### STATED GOAL
Reproduce the lines between the one holding "specimen h=6 m=6" and the one holding "h=12 m=59 s=20", inclusive, and no others.

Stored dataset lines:
Begin
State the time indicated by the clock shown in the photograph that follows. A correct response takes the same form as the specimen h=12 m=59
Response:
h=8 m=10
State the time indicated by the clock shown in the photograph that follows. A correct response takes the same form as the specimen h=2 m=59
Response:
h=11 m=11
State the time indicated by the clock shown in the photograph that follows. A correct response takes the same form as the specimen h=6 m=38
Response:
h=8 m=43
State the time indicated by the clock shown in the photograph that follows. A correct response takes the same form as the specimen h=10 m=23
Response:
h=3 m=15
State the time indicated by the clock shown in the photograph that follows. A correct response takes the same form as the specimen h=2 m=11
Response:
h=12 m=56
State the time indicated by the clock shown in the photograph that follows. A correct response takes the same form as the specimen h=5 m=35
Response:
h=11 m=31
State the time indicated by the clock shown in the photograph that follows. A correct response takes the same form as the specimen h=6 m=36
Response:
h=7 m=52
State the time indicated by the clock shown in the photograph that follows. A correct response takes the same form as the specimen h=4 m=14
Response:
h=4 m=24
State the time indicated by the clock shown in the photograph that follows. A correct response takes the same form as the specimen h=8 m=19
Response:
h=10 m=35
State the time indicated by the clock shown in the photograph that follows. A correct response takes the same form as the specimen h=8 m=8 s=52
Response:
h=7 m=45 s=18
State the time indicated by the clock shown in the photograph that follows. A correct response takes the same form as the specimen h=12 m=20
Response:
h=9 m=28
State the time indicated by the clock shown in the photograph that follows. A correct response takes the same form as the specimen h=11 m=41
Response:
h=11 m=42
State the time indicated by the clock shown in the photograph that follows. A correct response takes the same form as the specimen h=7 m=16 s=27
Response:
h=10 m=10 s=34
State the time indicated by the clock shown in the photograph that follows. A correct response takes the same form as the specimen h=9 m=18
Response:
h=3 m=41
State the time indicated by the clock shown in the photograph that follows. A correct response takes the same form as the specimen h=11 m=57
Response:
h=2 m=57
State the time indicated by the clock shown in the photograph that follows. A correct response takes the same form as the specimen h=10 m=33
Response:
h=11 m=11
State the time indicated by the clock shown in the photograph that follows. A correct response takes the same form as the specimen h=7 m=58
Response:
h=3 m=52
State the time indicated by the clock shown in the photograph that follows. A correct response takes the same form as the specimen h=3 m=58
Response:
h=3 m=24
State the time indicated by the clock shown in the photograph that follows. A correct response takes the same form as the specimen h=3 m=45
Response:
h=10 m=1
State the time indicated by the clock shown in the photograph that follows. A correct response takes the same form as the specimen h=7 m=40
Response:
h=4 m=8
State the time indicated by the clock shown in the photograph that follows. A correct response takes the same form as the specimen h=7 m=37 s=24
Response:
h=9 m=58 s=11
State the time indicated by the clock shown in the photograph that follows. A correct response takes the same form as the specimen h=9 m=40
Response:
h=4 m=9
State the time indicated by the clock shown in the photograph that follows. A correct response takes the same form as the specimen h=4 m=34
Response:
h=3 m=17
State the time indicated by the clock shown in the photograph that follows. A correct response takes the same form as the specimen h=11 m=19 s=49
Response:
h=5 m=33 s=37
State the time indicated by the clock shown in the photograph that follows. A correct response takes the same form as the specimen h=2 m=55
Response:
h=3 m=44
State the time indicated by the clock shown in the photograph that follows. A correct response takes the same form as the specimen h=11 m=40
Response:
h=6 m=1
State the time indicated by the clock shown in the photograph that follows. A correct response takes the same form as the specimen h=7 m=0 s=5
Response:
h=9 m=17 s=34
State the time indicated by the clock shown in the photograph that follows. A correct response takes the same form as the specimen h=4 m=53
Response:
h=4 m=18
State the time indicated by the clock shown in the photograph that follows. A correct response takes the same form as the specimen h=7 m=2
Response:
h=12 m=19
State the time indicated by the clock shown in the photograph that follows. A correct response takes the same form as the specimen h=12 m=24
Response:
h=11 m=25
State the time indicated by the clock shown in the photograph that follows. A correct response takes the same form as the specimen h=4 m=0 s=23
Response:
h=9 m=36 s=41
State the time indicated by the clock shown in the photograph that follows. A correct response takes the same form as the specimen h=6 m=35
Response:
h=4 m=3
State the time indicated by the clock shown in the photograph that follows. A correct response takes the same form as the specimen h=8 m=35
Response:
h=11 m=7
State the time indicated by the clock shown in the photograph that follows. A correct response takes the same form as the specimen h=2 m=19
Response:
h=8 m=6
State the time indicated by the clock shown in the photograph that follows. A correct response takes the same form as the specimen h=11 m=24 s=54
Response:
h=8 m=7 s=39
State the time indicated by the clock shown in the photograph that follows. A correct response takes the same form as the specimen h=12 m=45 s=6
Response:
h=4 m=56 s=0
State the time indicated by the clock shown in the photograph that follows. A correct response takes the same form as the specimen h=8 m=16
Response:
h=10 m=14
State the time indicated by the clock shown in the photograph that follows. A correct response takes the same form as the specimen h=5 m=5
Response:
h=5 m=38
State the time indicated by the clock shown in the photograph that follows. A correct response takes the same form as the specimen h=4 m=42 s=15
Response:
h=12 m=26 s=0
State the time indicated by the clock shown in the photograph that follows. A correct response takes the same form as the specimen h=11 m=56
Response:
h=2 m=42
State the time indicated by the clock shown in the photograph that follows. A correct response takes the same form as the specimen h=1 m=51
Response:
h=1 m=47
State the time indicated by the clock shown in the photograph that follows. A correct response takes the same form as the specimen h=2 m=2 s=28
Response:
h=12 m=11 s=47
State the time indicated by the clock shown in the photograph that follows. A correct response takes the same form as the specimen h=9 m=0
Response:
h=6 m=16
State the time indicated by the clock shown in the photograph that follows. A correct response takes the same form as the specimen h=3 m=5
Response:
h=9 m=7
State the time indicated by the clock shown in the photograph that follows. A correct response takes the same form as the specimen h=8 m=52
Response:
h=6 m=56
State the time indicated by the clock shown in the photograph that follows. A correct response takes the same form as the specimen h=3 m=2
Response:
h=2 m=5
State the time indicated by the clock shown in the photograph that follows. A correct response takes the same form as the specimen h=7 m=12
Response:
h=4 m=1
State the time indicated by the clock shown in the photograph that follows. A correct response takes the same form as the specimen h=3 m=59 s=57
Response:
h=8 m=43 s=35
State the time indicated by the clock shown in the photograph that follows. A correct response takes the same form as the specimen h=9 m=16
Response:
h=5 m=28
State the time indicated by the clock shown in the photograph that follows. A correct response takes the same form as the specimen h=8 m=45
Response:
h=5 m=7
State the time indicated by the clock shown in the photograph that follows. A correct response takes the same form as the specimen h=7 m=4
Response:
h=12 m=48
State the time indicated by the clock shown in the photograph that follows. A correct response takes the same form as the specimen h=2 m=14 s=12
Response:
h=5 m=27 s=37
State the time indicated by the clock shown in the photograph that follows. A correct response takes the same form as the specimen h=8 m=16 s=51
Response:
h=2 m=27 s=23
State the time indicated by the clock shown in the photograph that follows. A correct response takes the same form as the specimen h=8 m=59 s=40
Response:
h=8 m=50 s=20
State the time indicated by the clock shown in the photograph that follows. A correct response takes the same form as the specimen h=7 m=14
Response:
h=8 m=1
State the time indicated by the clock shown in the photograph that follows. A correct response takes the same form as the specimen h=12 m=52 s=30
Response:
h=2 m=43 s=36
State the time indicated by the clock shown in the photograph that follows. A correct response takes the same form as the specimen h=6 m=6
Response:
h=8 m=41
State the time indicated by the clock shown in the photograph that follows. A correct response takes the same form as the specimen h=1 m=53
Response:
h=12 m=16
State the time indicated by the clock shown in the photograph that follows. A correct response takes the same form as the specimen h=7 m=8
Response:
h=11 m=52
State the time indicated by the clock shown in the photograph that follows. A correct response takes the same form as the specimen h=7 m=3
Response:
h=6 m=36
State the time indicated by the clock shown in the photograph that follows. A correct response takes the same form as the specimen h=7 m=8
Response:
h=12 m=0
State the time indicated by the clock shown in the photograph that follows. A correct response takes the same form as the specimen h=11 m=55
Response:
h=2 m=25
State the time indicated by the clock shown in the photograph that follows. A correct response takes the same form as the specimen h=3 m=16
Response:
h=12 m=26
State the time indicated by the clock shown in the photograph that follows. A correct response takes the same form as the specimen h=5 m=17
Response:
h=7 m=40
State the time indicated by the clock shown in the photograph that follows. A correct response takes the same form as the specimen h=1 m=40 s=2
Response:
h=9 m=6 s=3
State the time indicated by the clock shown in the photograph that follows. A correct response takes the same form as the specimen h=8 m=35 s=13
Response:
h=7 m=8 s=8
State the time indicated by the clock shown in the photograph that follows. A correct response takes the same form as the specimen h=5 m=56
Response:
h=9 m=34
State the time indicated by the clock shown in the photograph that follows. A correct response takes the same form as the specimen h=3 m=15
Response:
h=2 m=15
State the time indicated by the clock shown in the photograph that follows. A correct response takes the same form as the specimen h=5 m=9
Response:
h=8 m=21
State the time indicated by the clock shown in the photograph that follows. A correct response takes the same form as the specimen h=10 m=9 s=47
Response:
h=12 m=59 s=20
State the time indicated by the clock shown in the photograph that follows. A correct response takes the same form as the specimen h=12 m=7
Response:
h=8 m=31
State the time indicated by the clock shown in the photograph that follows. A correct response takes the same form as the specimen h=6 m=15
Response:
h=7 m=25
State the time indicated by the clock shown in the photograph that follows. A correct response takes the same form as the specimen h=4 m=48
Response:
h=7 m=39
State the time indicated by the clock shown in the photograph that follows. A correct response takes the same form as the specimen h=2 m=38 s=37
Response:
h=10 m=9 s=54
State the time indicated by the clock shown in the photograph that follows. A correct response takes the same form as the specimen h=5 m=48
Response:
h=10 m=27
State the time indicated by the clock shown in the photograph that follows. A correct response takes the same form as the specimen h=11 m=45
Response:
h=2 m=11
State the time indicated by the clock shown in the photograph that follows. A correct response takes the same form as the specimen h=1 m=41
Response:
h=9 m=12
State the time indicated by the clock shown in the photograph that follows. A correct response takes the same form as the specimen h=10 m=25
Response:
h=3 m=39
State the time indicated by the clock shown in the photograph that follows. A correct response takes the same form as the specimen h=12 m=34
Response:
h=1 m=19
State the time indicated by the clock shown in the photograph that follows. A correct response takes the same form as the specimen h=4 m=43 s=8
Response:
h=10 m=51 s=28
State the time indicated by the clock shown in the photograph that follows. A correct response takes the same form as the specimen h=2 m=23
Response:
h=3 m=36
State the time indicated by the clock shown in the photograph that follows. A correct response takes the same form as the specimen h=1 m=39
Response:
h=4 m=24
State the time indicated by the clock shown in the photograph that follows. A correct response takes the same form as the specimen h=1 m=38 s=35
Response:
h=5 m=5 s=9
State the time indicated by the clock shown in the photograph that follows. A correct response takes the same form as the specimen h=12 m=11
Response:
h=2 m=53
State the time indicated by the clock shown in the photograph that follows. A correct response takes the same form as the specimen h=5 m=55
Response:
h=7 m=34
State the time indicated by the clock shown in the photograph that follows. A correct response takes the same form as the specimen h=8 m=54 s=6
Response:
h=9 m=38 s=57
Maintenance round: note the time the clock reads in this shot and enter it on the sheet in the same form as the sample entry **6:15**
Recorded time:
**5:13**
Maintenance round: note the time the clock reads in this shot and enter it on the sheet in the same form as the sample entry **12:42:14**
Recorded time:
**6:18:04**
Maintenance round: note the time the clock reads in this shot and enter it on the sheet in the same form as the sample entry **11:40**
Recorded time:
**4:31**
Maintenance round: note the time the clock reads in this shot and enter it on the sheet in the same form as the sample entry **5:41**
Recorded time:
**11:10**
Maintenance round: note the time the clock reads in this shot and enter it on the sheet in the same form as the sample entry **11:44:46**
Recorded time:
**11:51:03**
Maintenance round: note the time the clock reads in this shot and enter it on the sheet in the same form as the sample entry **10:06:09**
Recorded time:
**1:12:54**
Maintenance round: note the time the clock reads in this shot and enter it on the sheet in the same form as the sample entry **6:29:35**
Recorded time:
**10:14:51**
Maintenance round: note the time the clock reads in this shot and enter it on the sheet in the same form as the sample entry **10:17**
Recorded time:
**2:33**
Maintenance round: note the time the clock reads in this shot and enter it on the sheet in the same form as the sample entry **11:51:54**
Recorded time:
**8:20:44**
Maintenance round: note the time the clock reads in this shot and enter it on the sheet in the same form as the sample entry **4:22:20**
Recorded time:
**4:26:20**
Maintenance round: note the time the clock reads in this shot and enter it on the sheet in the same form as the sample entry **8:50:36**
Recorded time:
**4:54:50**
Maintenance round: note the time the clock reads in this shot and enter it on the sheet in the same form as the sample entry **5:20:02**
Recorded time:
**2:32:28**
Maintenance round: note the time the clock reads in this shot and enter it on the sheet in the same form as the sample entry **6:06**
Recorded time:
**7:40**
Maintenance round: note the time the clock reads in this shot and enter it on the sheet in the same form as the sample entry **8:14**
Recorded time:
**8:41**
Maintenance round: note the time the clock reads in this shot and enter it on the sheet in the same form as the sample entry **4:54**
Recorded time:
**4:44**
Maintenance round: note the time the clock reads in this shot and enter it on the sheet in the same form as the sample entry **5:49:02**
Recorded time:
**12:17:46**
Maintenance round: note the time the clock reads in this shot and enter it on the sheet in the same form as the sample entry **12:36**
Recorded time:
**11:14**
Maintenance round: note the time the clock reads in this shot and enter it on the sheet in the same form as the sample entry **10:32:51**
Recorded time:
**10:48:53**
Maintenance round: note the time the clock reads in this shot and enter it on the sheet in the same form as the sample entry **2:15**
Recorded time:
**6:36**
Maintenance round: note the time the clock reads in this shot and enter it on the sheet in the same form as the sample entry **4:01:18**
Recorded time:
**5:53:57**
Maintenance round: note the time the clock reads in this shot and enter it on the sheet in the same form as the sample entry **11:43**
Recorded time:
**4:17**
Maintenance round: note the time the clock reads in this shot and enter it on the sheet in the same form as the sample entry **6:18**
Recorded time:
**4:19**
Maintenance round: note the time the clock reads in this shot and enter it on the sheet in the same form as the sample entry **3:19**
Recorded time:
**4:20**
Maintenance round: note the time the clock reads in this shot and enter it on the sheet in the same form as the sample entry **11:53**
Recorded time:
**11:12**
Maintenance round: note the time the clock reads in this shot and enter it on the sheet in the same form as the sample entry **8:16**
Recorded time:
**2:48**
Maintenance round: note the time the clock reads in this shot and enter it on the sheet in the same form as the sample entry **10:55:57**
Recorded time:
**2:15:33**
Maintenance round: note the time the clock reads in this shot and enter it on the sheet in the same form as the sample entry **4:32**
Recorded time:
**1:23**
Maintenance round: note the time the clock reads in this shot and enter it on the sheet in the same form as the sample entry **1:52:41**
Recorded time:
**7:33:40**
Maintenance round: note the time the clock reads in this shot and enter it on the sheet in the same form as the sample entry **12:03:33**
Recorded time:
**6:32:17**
End
### FULL OUTPUT
State the time indicated by the clock shown in the photograph that follows. A correct response takes the same form as the specimen h=6 m=6
Response:
h=8 m=41
State the time indicated by the clock shown in the photograph that follows. A correct response takes the same form as the specimen h=1 m=53
Response:
h=12 m=16
State the time indicated by the clock shown in the photograph that follows. A correct response takes the same form as the specimen h=7 m=8
Response:
h=11 m=52
State the time indicated by the clock shown in the photograph that follows. A correct response takes the same form as the specimen h=7 m=3
Response:
h=6 m=36
State the time indicated by the clock shown in the photograph that follows. A correct response takes the same form as the specimen h=7 m=8
Response:
h=12 m=0
State the time indicated by the clock shown in the photograph that follows. A correct response takes the same form as the specimen h=11 m=55
Response:
h=2 m=25
State the time indicated by the clock shown in the photograph that follows. A correct response takes the same form as the specimen h=3 m=16
Response:
h=12 m=26
State the time indicated by the clock shown in the photograph that follows. A correct response takes the same form as the specimen h=5 m=17
Response:
h=7 m=40
State the time indicated by the clock shown in the photograph that follows. A correct response takes the same form as the specimen h=1 m=40 s=2
Response:
h=9 m=6 s=3
State the time indicated by the clock shown in the photograph that follows. A correct response takes the same form as the specimen h=8 m=35 s=13
Response:
h=7 m=8 s=8
State the time indicated by the clock shown in the photograph that follows. A correct response takes the same form as the specimen h=5 m=56
Response:
h=9 m=34
State the time indicated by the clock shown in the photograph that follows. A correct response takes the same form as the specimen h=3 m=15
Response:
h=2 m=15
State the time indicated by the clock shown in the photograph that follows. A correct response takes the same form as the specimen h=5 m=9
Response:
h=8 m=21
State the time indicated by the clock shown in the photograph that follows. A correct response takes the same form as the specimen h=10 m=9 s=47
Response:
h=12 m=59 s=20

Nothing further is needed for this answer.